Composer Plans to Strike Up the Cell Phones

By MATTHEW MIRAPAUL

ASK not for whom the cell tolls. Golan Levin already knows. In fact, he will be making the calls.

Mr. Levin is the creator of "Dialtones: A Telesymphony," a musical composition for 200 cell phones. To play the "instruments," which are held by audience members, Mr. Levin will dial their numbers from an onstage computer to produce carefully orchestrated patterns of sound.

"Dialtones" will receive its premiere on Sept. 2 during an electronic arts festival in Linz, Austria. In — you guessed it — a telephone interview from the Ars Electronica Center in Linz, where he is an artist in residence, Mr. Levin said the 30- minute work was inspired by society's love-hate relationship with the increasingly ubiquitous cell phone.

"Everyone has one, yet we don't like it when they ring," said Mr. Levin, a 29-year-old composer and software engineer who recently completed a master's degree at the Media Lab of the Massachusetts Institute of Technology. "Part of the motivation is to make a sacred space for the enjoyment of these phones."

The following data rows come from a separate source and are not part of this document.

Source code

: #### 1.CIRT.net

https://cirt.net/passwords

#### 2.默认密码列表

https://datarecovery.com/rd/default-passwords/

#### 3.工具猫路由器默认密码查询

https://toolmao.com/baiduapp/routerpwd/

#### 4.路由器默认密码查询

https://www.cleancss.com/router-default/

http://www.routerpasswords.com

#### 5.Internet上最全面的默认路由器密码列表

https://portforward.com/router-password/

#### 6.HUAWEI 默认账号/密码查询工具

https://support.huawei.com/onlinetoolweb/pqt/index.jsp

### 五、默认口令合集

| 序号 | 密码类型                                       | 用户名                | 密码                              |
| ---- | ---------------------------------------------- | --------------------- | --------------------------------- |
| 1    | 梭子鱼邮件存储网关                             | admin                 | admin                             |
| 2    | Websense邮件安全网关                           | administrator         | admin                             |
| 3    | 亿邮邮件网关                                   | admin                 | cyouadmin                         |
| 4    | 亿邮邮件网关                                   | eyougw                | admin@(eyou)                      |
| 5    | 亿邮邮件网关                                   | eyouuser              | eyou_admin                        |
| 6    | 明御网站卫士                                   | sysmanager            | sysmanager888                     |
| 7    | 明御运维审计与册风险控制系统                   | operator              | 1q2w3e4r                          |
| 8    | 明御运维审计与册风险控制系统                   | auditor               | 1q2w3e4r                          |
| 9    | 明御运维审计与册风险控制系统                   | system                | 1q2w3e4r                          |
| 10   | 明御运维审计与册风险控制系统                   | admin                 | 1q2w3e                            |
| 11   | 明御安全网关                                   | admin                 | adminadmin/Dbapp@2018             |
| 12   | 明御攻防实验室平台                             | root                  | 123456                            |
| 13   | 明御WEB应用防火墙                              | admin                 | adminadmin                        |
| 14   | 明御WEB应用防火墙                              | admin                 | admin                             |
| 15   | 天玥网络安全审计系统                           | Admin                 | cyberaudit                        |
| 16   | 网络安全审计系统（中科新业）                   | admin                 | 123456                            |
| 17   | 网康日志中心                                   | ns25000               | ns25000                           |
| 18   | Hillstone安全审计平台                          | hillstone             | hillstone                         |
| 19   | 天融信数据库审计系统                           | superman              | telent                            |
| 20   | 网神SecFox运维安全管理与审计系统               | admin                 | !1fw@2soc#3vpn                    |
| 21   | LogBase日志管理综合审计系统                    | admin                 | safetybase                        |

At a time when hand-held cell phones have been banned from cars in some areas and cultural events are often preceded by a caution against them, Mr. Levin, a Staten Island native, says he hopes to alter the phones' image by showing that they can make art as well as noise.

In Linz, concertgoers who want to double as performers will have to register their cell-phone numbers before the event, and some will be asked to install special ringer tones on their phones. Inside the hall, they will be assigned positions in a 20-by- 10 array of seats that corresponds with a grid on Mr. Levin's computer screen. By clicking on the grid, Mr. Levin will issue dialing commands to phones at those locations in the audience, making them ring in a range of tones, from a few seconds to four minutes — provided audience members heed instructions and don't answer their phones.

Some phones will warble melodies, while others may burble rhythmically. Certain passages will sound like birds, Mr. Levin said, "as much as you can get a bunch of cell phones to sound like a twittering jungle."

Commands sent to a sequence of adjacent rows will generate waves of sound. To augment the phones' limited three-octave range with bass tones, Mr. Levin will amplify the vibrations of several units. His ring cycle will conclude with a crescendo of 60 phones singing simultaneously.

Mr. Levin will have to contend with the delay between the time he triggers a signal and when its sound is heard. Even though he will have direct access to the switching network of Mobilkom Austria, a cell- phone service provider, he expects delays to vary from three to six seconds. ""It means we cannot do anything that is extremely rhythmic in a rock music kind of way," he said.

Audio samples from "Dialtones" rehearsals can be found at www.flong.com/telesymphony. Mr. Levin said he would add video clips from the premiere.

In staging the work, Mr. Levin is using a theatrical touch that will hearten anyone who has had a concert interrupted by the shrill chirp of a cell phone. As each phone rings, an overhead spotlight will shine on the head of the call's recipient. An onstage mirror will let audience members watch the light show, which is in effect the work's musical score rendered large as life.

The idea of turning cell phones into musical instruments is very much in the air these days. In June, an Israeli orchestra played a classical medley in which a cell phone introduced themes by Bach, Mozart and Rossini. On Aug. 25, a minutelong piece for seven phones is to be performed at a Berlin trade show.

For Mr. Levin, such developments ring true. "I'm just responding to the sounds in my own environment," he said. "That's what any composer does."